Step S3 specifically includes: the method comprises the steps of training a pre-training model obtained by using a VGG16 model, loading parameters, inputting data, obtaining 5 layers of feature output except a full connection layer, using a group of encoding blocks with different dimensions, collecting image features with different sizes respectively, and recording the image features as F ═ F respectively_i|i＝1,2,3,4,5}；

In order to reduce the feature channels and the calculation amount, a channel pooling layer is added at the top of each feature map so that information can be transmitted through different channels, and the channel pooling layer is specifically defined as follows:

Emebdding_i＝cp(E_i) (3)

wherein j and K are integers, i ∈ [1,5 ]]Index values representing each feature map, p (x) represents a channel pooling operation,

then represents the second of the feature map X

Channels, while the pooling layer collects each

Maximum value of channel, where N and M are respectively expressedShowing an input channel and an output channel.

Step S5 specifically includes: each feature fusion module comprises two branches, namely a main branch and a contour branch, each branch is additionally provided with a corresponding new branch and is supervised by a main graph and a contour graph respectively, then the obtained features are superposed and fused, and the obtained new features are input into the opposite main branch by different new branches for feature fusion. The final output is mainly a significant target, so that a main branch is mainly used, the result is input into the next feature fusion module, and the modules can be superposed, and the method comprises the following specific steps:

and S51, for each feature fusion module, adding two data, wherein two input sources are respectively output from a feature output layer corresponding to the encoder and a module in the previous layer. For the first feature fusion module of the main body graph, since there is no input feature from the previous layer module, the 5 th layer output in the encoder is used as the input of the previous layer decoder, wherein the branch intermediate connection is implemented as follows:

wherein A is_iAnd B_iRespectively representing the body branch and the profile branch, conv representing the convolution operation, the subscript of conv representing the corresponding branch, P_i ^AAnd P_i ^BRepresents a prediction of the relevant task, wherein additional supervision is added.

S52, each feature fusion module comprises two branches, namely a main branch and a contour branch, each branch is additionally provided with a corresponding new branch and is supervised by a main graph and a contour graph respectively, then the obtained features are overlapped and fused, the obtained new features are input into the opposite main branch by different new branches for feature fusion until the modules are overlapped for 5 times repeatedly, and after the final input features are fused, a theme prediction graph is output, and the specific operation and final prediction of the branches are as follows:

wherein upsample and concat represent the upsampling and concatenating operations, respectively. For the final prediction, all features in the subject branch are connected to balance the hierarchical information, specifically expressed as:

Final＝conv_Final(concat([upsample(A_i),i＝1,2,3,4,5])) (9)
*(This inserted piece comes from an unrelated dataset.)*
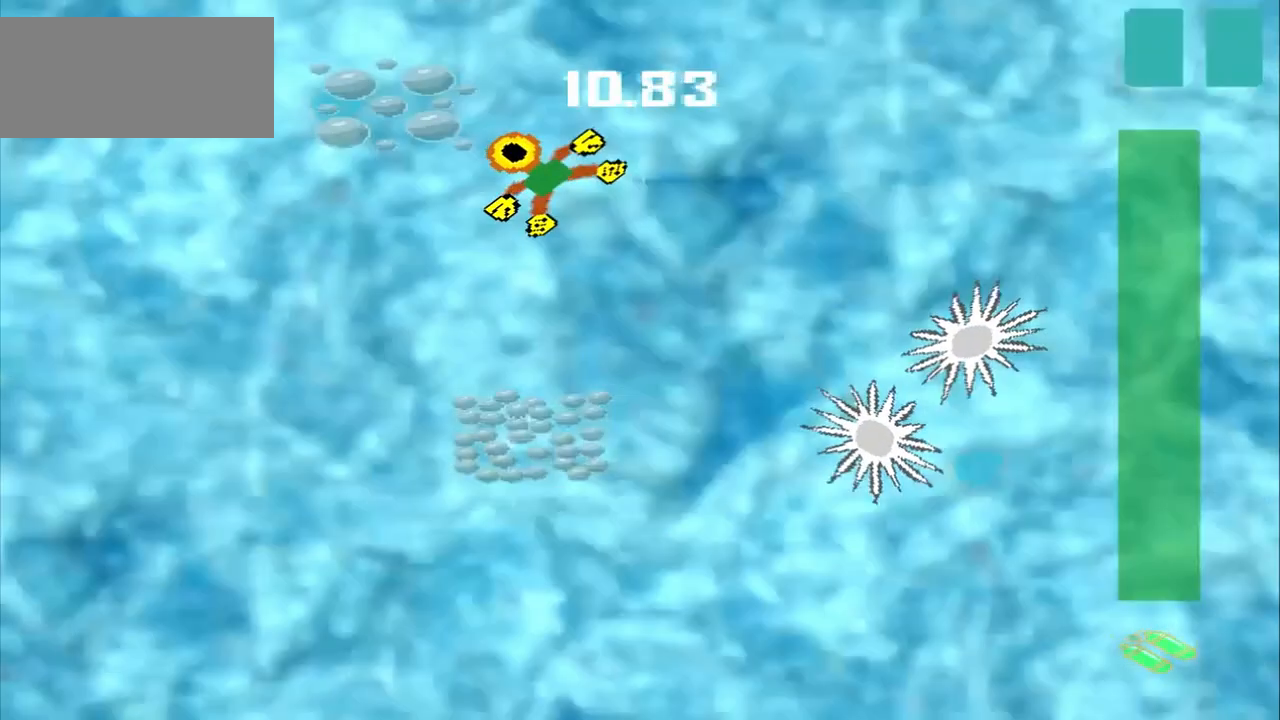
{"buttons": [], "left_stick": "down", "events": [[500, "left_stick", "down"]]}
wherein all A are_iThe input size is upsampled before concatenation and the final prediction is aggregated over the concatenation characteristics.
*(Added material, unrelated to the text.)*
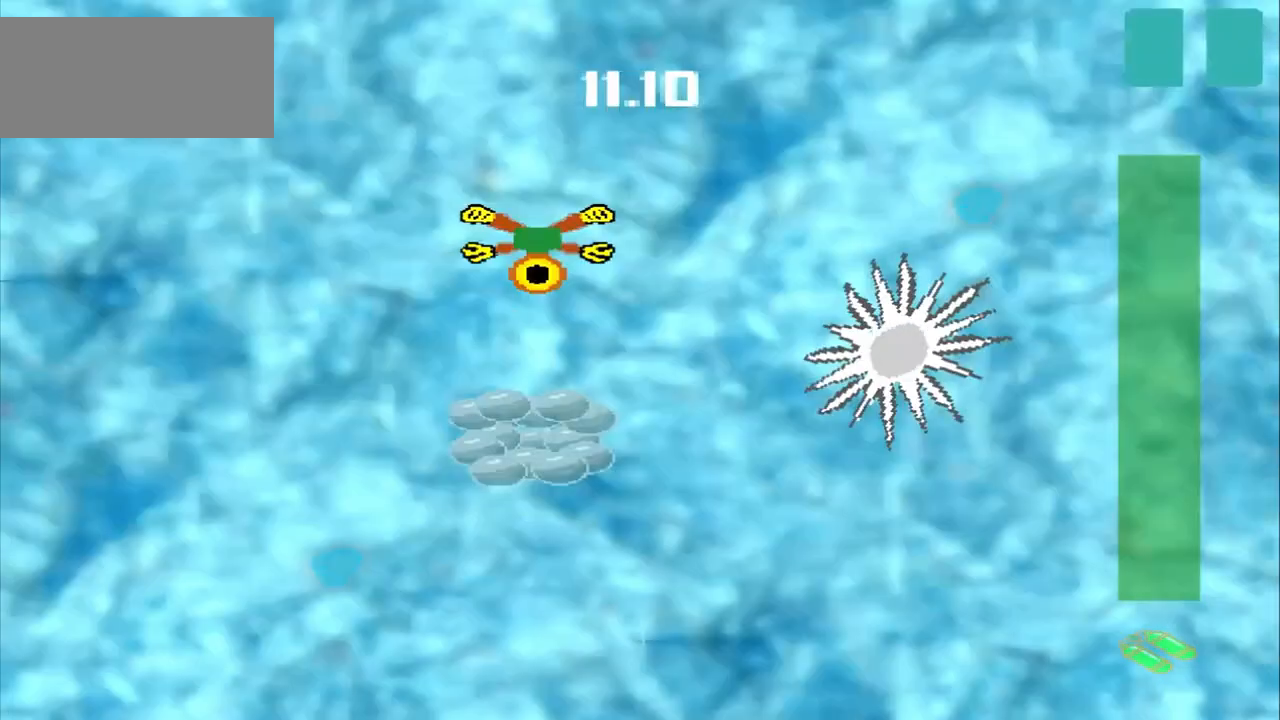
{"buttons": [], "left_stick": "down", "events": []}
Step S6 specifically includes: comparing the three prediction graphs obtained by each module, including the subject prediction graph, the contour detail prediction graph and the significant target prediction graph with the real data label, calculating a loss value, and reversely propagating and updating the weight in the model, wherein the calculation content of the loss value is as follows:

and (3) solving a loss value of the obtained main body prediction graph and the obtained contour detail prediction graph and the corresponding label graph, wherein the loss value is calculated by adopting a Binary Cross entry function:

wherein g (x, y) is the value corresponding to the pixel of the label map at (x, y), and the value range is [0,1 ]](ii) a p (x, y) is the pixel corresponding value of the prediction map at (x, y); l_bce(x, y) is a loss value.
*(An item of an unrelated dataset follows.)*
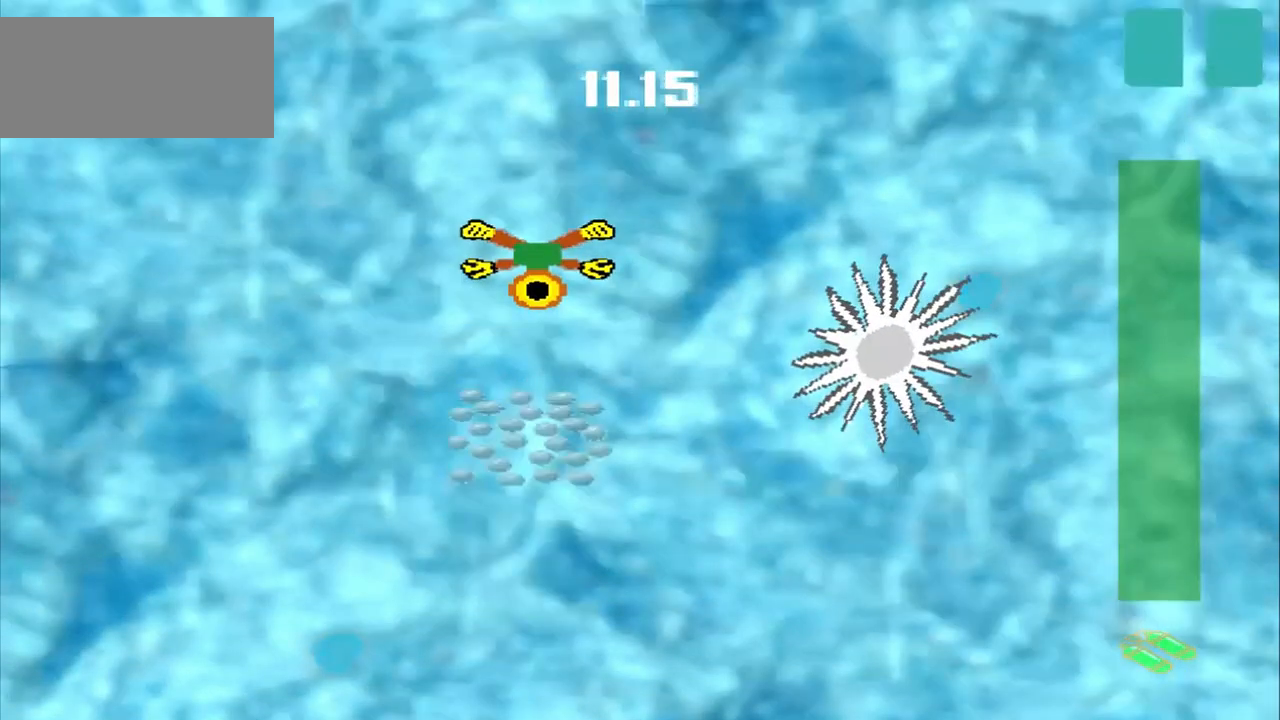
{"buttons": [], "left_stick": "down", "events": []}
The technical features of the embodiments described above may be arbitrarily combined, and for the sake of brevity, all possible combinations of the technical features in the embodiments described above are not described, but should be considered as being within the scope of the present specification as long as there is no contradiction between the combinations of the technical features.

The above-mentioned embodiments only express several embodiments of the present application, and the description thereof is more specific and detailed, but not construed as limiting the scope of the invention. It should be noted that, for a person skilled in the art, several variations and modifications can be made without departing from the concept of the present application, which falls within the scope of protection of the present application. Therefore, the protection scope of the present patent shall be subject to the appended claims.

Claims

1. An image significance detection method based on a double-stream decoder with complementary information comprises the following steps:

2. The image saliency detection method of claim 1 based on information complementary dual stream decoder characterized by: step S1, generating a contour detail map by using the expansion and erosion highlights and calculating the difference between the label images, and finding the area in the closed contour by using a seed filling algorithm, thereby obtaining a target subject map, specifically including:

s12, generating a contour detail map by utilizing the expansion and erosion protrusions and calculating the difference value between label images, and searching for an area in a closed contour by adopting a seed filling algorithm to obtain a target main body map, wherein the calculation formula is as follows:

3. The image saliency detection method of claim 1 based on information complementary dual stream decoder characterized by: step S3 specifically includes: pre-training model obtained by training VGG16 model, loading parameters, inputting data, dividing into wholeAnd obtaining 5 layers of feature output outside the connection layer, using a group of coding blocks with different dimensionalities, respectively collecting image features with different sizes, and respectively recording the image features as F ═ F_i|i＝1,2,3,4,5}；

Emebdding_i＝cp(E_i) (3)

then represents the second of the feature map X

Channels, while the pooling layer collects each

The maximum value of the channel, where N and M represent the input channel and the output channel, respectively.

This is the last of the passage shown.